"Ben Ebû Bekir'in âzâtlısıyım"
21/11/2019 Perşembe Köşe yazarı A.U
Bir gün Peygamberimizin huzurunda Cebrâil aleyhisselâm da vardı. Böyle
zamanlarda Eshâb-ı güzîn oturmaz, ayakta dururlardı.
Yalnız bir kişi hariç.
O da Hazret-i Ebû Bekir’di.
O, meclise gelince otururdu.
Efendimiz, mânevî bir âleme dalmış hâldeyken, hazret-i Cebrâil’le hazret-i
Ebû Bekir işâretleştiler.
Birbirlerine bakıştılar.
Ve tebessüm ettiler.
Resûl-i Ekrem bu hâli gördü.
Hâliyle dikkatini çekti.
Ve hazret-i Cibrîl'e;
“Yâ kardeşim Cebrâil, Ebû Bekir’le böyle işâretleşmenizin hikmeti
nedir?" diye sordu.
Hazret-i Cibrîl;
“Bir şey yok yâ Resûlallah!" dedi.
Tekrar sordular.
Şöyle arz eyledi:
"Hak Sübhânehu ve teâlâ hazretleri, yeri ve göğü, Arş’ı ve Kürsî’yi,
Cennet ve Cehennemi yaratmadan evvel Cebrâil adında yetmiş bin melek yarattı.
Sonra bunlara sordu ki:
(Siz kimsiniz, ben kimim?)
Cevap veremediler.
Hepsini yok etti.
Sonra beni yarattı.
Aynı şeyi bana da sordu.
Ben de cevap veremedim.
Tam helâk olacaktım ki, Ebû Bekir'in rûhu imdâdıma yetişti.
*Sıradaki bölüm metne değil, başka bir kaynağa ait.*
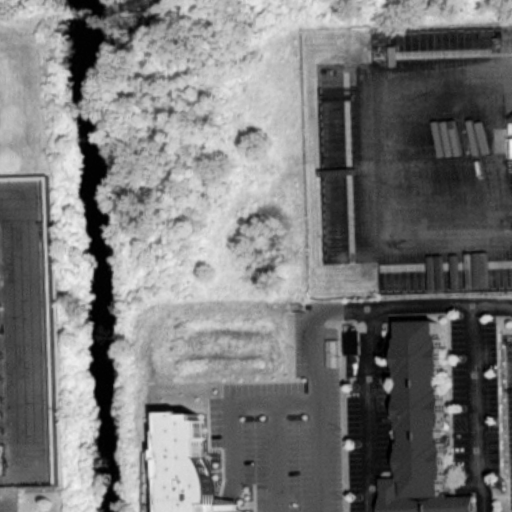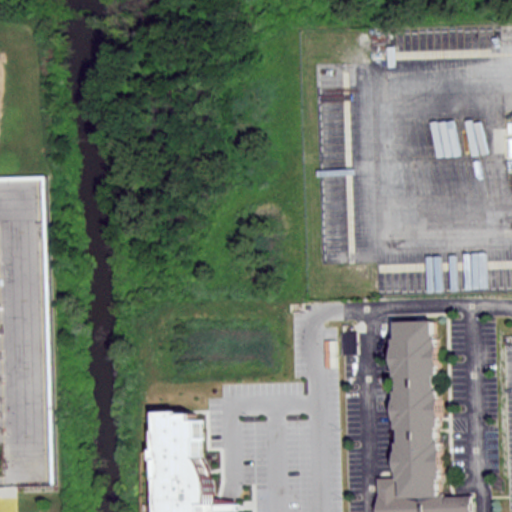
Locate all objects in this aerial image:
road: (375, 156)
road: (318, 330)
building: (27, 335)
road: (368, 340)
road: (285, 400)
building: (421, 425)
building: (184, 465)
road: (234, 505)
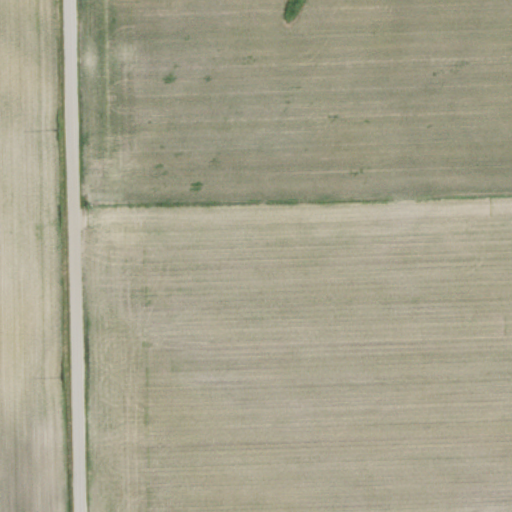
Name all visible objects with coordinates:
road: (75, 255)
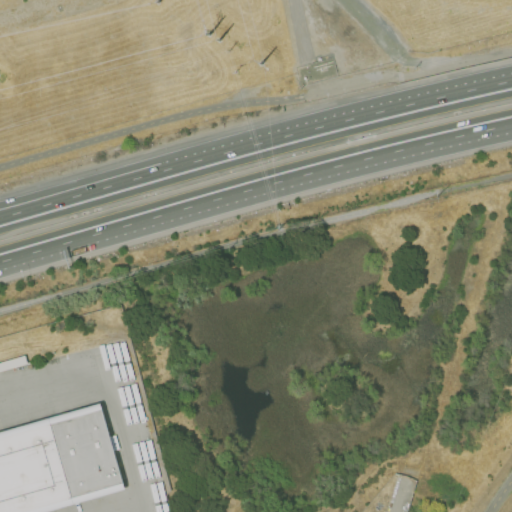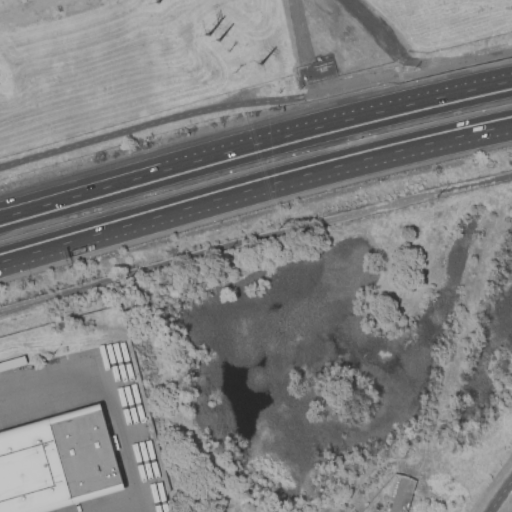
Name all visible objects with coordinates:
power tower: (157, 1)
crop: (396, 39)
power tower: (217, 40)
power tower: (260, 66)
road: (254, 101)
road: (333, 129)
road: (323, 167)
road: (78, 194)
road: (78, 199)
road: (69, 239)
road: (254, 240)
building: (13, 363)
road: (107, 395)
building: (58, 461)
building: (56, 462)
road: (498, 493)
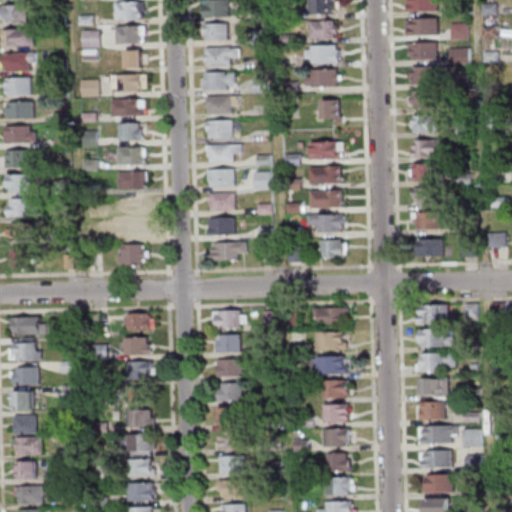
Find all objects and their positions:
building: (422, 5)
building: (427, 5)
building: (324, 6)
building: (326, 6)
building: (217, 7)
building: (465, 7)
building: (220, 8)
building: (494, 8)
building: (130, 9)
building: (134, 9)
building: (15, 12)
building: (19, 13)
building: (263, 14)
building: (292, 14)
building: (62, 19)
building: (90, 19)
building: (423, 25)
building: (426, 26)
building: (324, 28)
building: (328, 29)
building: (218, 30)
building: (461, 30)
building: (221, 31)
building: (464, 31)
building: (494, 31)
building: (132, 33)
building: (135, 33)
building: (266, 34)
building: (19, 36)
building: (23, 36)
building: (93, 37)
building: (96, 38)
building: (292, 38)
building: (424, 49)
building: (427, 50)
building: (323, 52)
building: (95, 53)
building: (327, 53)
building: (222, 55)
building: (225, 55)
building: (460, 55)
building: (464, 55)
building: (135, 57)
building: (496, 57)
building: (139, 58)
building: (23, 60)
building: (20, 61)
building: (266, 63)
building: (64, 66)
building: (422, 74)
building: (428, 74)
building: (324, 76)
building: (327, 78)
building: (221, 80)
building: (223, 80)
building: (466, 80)
building: (130, 81)
building: (134, 82)
building: (19, 85)
building: (23, 85)
building: (265, 85)
building: (91, 86)
building: (295, 86)
building: (95, 87)
building: (422, 98)
building: (429, 99)
building: (222, 102)
building: (226, 104)
building: (501, 105)
building: (129, 106)
building: (132, 107)
building: (20, 109)
building: (331, 109)
building: (25, 110)
building: (335, 110)
building: (65, 117)
building: (94, 117)
building: (497, 120)
building: (425, 122)
building: (430, 123)
building: (221, 127)
building: (225, 128)
building: (468, 128)
building: (132, 130)
building: (135, 131)
building: (21, 133)
building: (24, 134)
road: (368, 135)
road: (396, 136)
building: (95, 138)
road: (167, 139)
road: (195, 139)
building: (67, 142)
building: (427, 147)
building: (432, 148)
building: (327, 149)
building: (330, 150)
building: (226, 152)
building: (228, 152)
building: (132, 154)
building: (137, 155)
building: (19, 157)
building: (23, 158)
building: (297, 159)
building: (268, 160)
building: (97, 165)
building: (424, 171)
building: (428, 171)
building: (327, 173)
building: (331, 174)
building: (223, 176)
building: (226, 177)
building: (468, 178)
building: (134, 179)
building: (264, 179)
building: (138, 180)
building: (267, 180)
building: (21, 182)
building: (24, 182)
building: (298, 184)
building: (67, 186)
building: (96, 189)
building: (425, 195)
building: (431, 195)
building: (328, 197)
building: (331, 199)
building: (223, 200)
building: (227, 201)
building: (503, 202)
building: (135, 203)
building: (472, 203)
building: (138, 204)
building: (23, 206)
building: (27, 207)
building: (298, 207)
building: (269, 209)
building: (102, 211)
building: (68, 213)
building: (429, 219)
building: (432, 219)
building: (328, 221)
building: (332, 222)
building: (224, 224)
building: (226, 226)
building: (134, 227)
building: (137, 228)
building: (20, 231)
building: (26, 231)
building: (299, 232)
building: (270, 233)
building: (69, 235)
building: (99, 236)
building: (498, 238)
building: (502, 239)
building: (430, 246)
building: (435, 247)
building: (473, 247)
building: (335, 248)
building: (336, 248)
building: (229, 249)
building: (232, 250)
building: (133, 253)
building: (298, 253)
building: (138, 254)
building: (300, 254)
road: (184, 256)
road: (386, 256)
building: (20, 258)
building: (26, 258)
building: (94, 258)
building: (73, 260)
road: (455, 263)
road: (387, 265)
road: (285, 268)
road: (186, 271)
road: (88, 273)
road: (402, 283)
road: (373, 284)
road: (256, 287)
road: (201, 289)
road: (172, 290)
road: (454, 299)
road: (388, 302)
road: (286, 304)
road: (187, 306)
road: (89, 308)
building: (476, 310)
building: (504, 310)
building: (435, 313)
building: (438, 314)
building: (333, 315)
building: (336, 315)
building: (231, 317)
building: (271, 317)
building: (274, 318)
building: (233, 319)
building: (298, 319)
building: (74, 320)
building: (97, 320)
building: (141, 320)
building: (144, 322)
building: (27, 324)
building: (33, 326)
building: (437, 337)
building: (439, 338)
building: (333, 340)
building: (335, 341)
building: (230, 342)
building: (233, 343)
building: (504, 343)
building: (139, 344)
building: (475, 344)
building: (71, 345)
building: (142, 346)
building: (27, 348)
building: (303, 348)
building: (30, 351)
building: (104, 351)
building: (437, 361)
building: (441, 361)
building: (329, 364)
building: (334, 365)
building: (504, 365)
building: (72, 366)
building: (231, 366)
building: (478, 366)
building: (235, 367)
building: (141, 369)
building: (145, 369)
building: (304, 374)
building: (27, 375)
building: (32, 376)
building: (102, 379)
building: (435, 385)
building: (437, 386)
building: (337, 387)
building: (339, 388)
building: (232, 390)
building: (235, 392)
building: (478, 393)
building: (75, 395)
building: (27, 399)
building: (28, 401)
road: (376, 403)
road: (405, 403)
road: (204, 405)
road: (174, 407)
road: (2, 408)
building: (433, 409)
building: (437, 411)
building: (337, 412)
building: (340, 413)
building: (230, 415)
building: (233, 416)
building: (506, 416)
building: (142, 417)
building: (476, 417)
building: (147, 418)
building: (274, 422)
building: (310, 422)
building: (27, 423)
building: (30, 425)
building: (104, 427)
building: (439, 433)
building: (441, 434)
building: (338, 436)
building: (473, 436)
building: (341, 437)
building: (476, 438)
building: (231, 439)
building: (237, 440)
building: (506, 440)
building: (144, 441)
building: (144, 443)
building: (30, 444)
building: (35, 445)
building: (305, 445)
building: (437, 458)
building: (441, 458)
building: (340, 460)
building: (342, 462)
building: (478, 462)
building: (233, 463)
building: (237, 464)
building: (507, 465)
building: (144, 466)
building: (147, 468)
building: (27, 469)
building: (31, 469)
building: (277, 469)
building: (104, 473)
building: (440, 482)
building: (341, 484)
building: (442, 484)
building: (507, 485)
building: (342, 486)
building: (232, 487)
building: (479, 487)
building: (236, 488)
building: (144, 490)
building: (147, 491)
building: (30, 493)
building: (34, 494)
building: (105, 501)
building: (438, 504)
building: (440, 505)
building: (337, 506)
building: (235, 507)
building: (342, 507)
building: (239, 508)
building: (143, 509)
building: (146, 509)
building: (32, 510)
building: (277, 510)
building: (481, 510)
building: (508, 510)
building: (36, 511)
building: (280, 511)
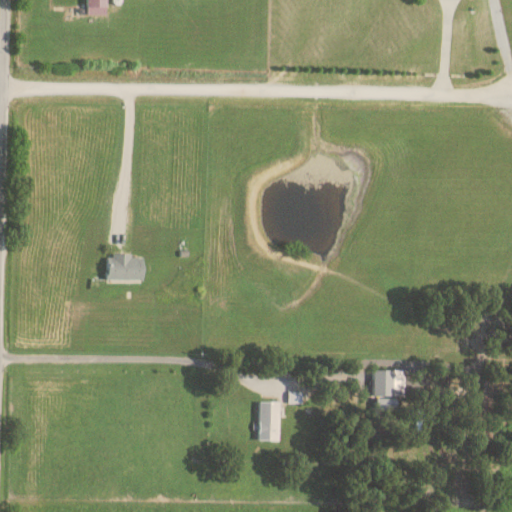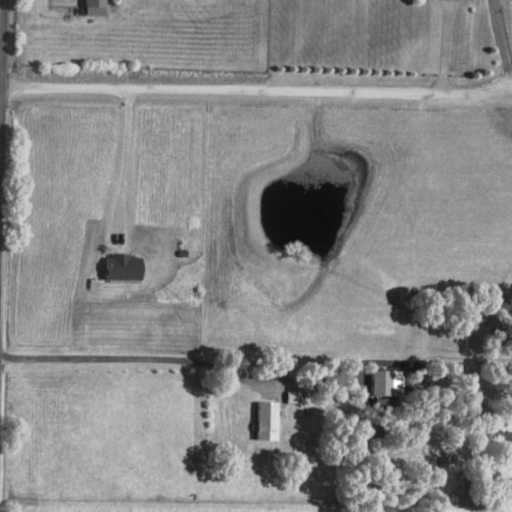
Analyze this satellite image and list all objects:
building: (94, 6)
road: (0, 11)
road: (502, 36)
road: (443, 47)
road: (256, 89)
road: (124, 156)
building: (124, 266)
road: (130, 358)
building: (387, 382)
building: (385, 402)
building: (267, 420)
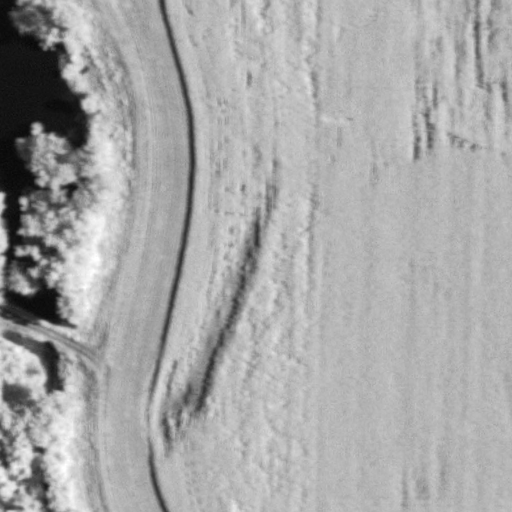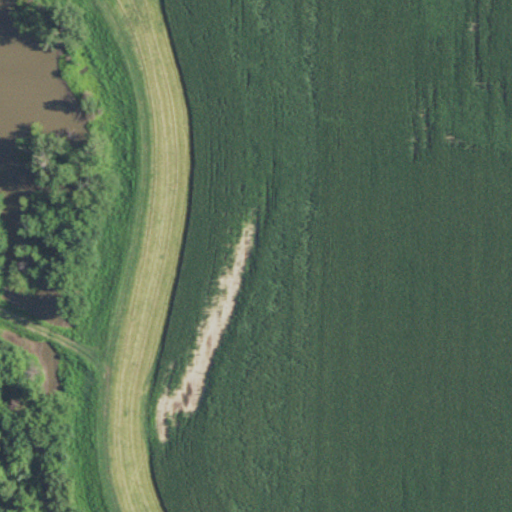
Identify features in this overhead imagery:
crop: (338, 264)
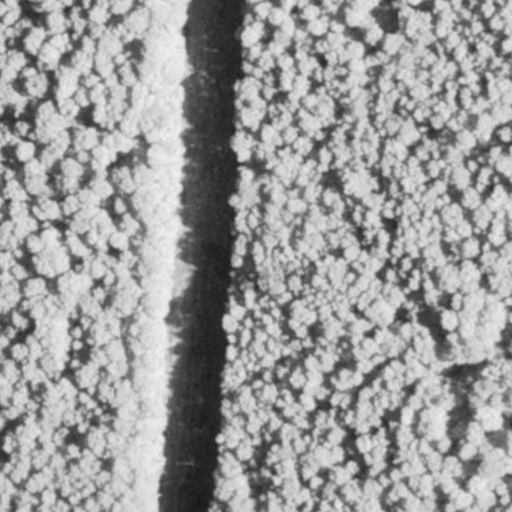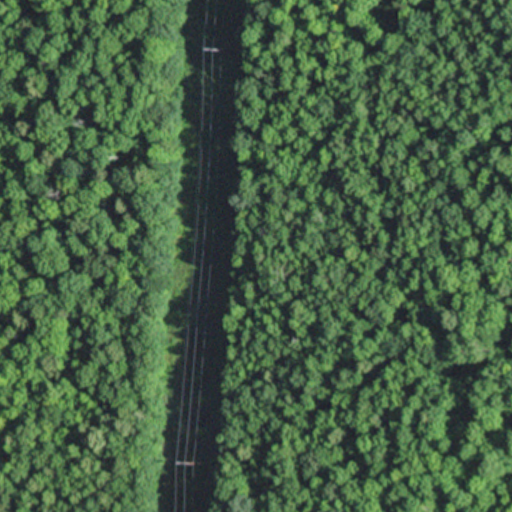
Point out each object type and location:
power tower: (224, 52)
power tower: (200, 467)
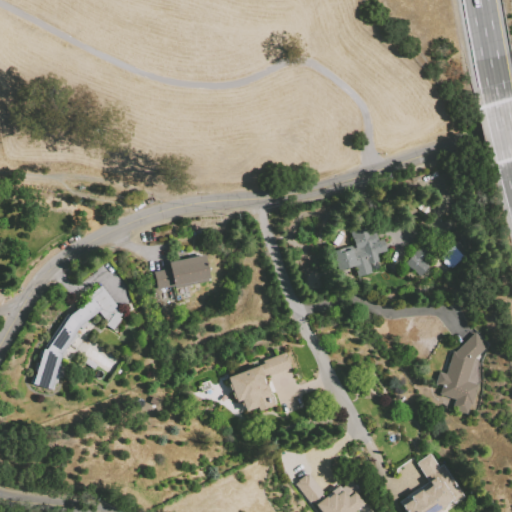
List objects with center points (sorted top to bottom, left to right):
road: (492, 52)
road: (216, 86)
road: (507, 128)
road: (119, 184)
road: (74, 190)
road: (113, 230)
road: (268, 238)
building: (359, 251)
building: (360, 252)
building: (451, 255)
building: (421, 256)
building: (419, 258)
building: (181, 272)
building: (182, 272)
road: (290, 296)
road: (10, 306)
building: (107, 307)
road: (386, 313)
building: (82, 315)
building: (71, 334)
building: (63, 338)
building: (275, 364)
building: (47, 368)
building: (460, 374)
building: (460, 374)
building: (254, 383)
building: (252, 390)
building: (433, 487)
building: (431, 488)
building: (329, 495)
building: (329, 496)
Süratle yanıma gelip, Hak teâlânın suâline; (Yâ Rabbî! Sen
Hâlıksın, ben senin zayıf bir kulunum) diye cevap ver, dedi.
Aynısını söyledim.
Böylece kurtuldum.
İşte yâ Resûlallah, Allah hakkı için ben Ebû Bekir'in âzâtlı
kölesiyim, dedi.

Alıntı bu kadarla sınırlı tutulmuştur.